We thank Weismuller et al. for their interesting comments relating to our recent article.1 Although we agree with their view that an ideal allocation parameter should have a low impact on the post–liver transplant outcome, we assert that the severity of liver disease and renal function are independent factors that influence the outcome of orthotopic liver transplantation (OLT). However, these variables are constitutive elements of the Model for End-Stage Liver Disease score, which is currently widely applied to determine organ allocation.2
Weismuller et al. presented novel data showing that patients with a pre-OLT serum ferritin concentration greater than 365 μg/L had reduced survival in comparison with patients with a serum ferritin concentration below this threshold. Our previous studies have shown that patients with cirrhosis-associated iron loading (CAFeL) are more likely to have an elevated serum ferritin concentration and are also more likely to have a higher Child-Pugh score.3 In our study, the Child-Pugh score and serum creatinine concentration were associated with an adverse post-OLT outcome. Thus, the observation that patients with an elevated serum ferritin concentration have higher posttransplant mortality may simply reflect more advanced liver disease in those subjects. We look forward to a complete multivariate analysis of the Hannover data to confirm if this is the case.
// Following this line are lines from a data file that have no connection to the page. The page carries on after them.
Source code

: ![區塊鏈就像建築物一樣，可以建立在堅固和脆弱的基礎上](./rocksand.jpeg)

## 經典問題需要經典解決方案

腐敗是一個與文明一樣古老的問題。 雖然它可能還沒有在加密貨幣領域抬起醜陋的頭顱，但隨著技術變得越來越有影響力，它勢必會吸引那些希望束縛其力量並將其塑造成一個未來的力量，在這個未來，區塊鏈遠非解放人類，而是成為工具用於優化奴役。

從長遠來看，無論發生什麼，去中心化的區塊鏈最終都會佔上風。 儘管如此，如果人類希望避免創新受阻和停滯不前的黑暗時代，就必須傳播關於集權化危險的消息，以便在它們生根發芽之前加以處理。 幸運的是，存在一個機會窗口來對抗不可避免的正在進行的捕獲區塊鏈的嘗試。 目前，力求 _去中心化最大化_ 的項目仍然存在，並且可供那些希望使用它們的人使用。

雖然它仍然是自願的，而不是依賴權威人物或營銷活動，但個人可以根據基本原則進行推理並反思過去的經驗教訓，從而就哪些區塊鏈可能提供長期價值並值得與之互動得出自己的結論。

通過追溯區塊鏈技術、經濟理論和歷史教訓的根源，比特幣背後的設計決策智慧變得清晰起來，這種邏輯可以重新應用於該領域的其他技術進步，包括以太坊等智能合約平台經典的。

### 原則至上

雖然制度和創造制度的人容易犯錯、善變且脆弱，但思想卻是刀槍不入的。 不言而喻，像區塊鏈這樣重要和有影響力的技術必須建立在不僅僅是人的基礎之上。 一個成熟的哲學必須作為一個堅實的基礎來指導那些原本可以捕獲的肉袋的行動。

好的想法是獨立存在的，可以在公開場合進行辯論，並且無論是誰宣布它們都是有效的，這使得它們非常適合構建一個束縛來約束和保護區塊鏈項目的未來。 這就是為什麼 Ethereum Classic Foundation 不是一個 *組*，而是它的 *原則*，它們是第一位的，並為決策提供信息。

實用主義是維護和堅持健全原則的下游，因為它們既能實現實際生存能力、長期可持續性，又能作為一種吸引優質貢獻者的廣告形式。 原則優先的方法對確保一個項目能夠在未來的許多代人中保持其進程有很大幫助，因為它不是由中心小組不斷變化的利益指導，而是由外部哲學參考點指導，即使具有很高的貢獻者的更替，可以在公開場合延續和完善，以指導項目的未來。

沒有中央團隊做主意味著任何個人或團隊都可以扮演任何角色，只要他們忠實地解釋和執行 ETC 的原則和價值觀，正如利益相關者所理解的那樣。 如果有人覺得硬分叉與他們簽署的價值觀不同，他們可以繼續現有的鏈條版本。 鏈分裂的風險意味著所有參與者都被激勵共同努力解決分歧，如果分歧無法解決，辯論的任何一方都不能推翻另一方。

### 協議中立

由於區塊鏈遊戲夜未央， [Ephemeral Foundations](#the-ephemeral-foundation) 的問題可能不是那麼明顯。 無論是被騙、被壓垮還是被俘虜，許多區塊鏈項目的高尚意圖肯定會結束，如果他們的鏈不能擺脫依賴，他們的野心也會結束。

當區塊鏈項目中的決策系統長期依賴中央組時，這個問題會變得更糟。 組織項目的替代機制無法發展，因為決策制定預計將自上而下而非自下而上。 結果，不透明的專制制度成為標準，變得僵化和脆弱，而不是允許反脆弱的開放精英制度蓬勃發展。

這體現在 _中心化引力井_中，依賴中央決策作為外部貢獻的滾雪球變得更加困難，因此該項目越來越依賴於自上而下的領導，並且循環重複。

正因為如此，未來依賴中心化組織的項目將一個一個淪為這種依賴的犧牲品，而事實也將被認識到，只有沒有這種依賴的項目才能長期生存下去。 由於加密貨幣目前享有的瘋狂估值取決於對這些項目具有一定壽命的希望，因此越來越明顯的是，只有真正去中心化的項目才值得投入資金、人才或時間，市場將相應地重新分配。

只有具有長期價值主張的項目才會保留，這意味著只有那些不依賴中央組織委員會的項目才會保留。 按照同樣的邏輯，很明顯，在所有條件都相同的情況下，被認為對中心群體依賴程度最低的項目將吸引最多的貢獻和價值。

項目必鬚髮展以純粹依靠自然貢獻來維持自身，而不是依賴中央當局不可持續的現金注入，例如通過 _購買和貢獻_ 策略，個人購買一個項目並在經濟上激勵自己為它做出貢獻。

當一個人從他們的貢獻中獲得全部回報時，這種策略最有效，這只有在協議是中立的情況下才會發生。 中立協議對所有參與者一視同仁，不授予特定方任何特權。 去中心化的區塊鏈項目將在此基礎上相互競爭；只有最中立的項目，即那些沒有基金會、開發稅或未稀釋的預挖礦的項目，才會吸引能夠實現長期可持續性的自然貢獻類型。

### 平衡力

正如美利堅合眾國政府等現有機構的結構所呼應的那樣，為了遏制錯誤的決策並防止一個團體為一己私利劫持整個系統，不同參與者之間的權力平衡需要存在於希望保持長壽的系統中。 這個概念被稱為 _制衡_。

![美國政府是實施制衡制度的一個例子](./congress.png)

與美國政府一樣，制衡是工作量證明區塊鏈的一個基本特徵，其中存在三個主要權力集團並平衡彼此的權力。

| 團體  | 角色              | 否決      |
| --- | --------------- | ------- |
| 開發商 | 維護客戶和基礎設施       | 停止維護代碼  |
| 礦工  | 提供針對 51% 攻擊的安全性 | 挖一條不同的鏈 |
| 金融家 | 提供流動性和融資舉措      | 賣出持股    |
The observation that the serum ferritin concentration has important prognostic significance with respect to pre-OLT (and possibly post-OLT) morbidity and mortality demands that the pathophysiological basis of this relationship be explored because a potential therapeutic target may be uncovered. The authors suggested that an elevated serum ferritin concentration may be associated with iron deposition in extrahepatic sites (e.g., myocardium) that could compromise survival after OLT. Should the relationship be due to increased iron stores, then strategies to reduce body iron need to be considered. In previous studies,3 we did not demonstrate a significant impact of CAFeL on the post-OLT outcome when all factors were considered. However, we recognize that this issue remains controversial, and we acknowledge other reports of adverse post-OLT outcomes associated with this condition and experience with hereditary hemochromatosis by which affected patients are at increased risk of posttransplant mortality.4 An exact understanding of the clinical implications of CAFeL requires the proper identification of affected subjects, and this is difficult in patients with cirrhosis because of the regional variation in the distribution of iron in the same cirrhotic liver.5 Studies using magnetic resonance imaging technology, which provides a global measurement of the hepatic iron concentration and thus overcomes the problem of regional variation, may be particularly important in defining the exact clinical importance of this condition.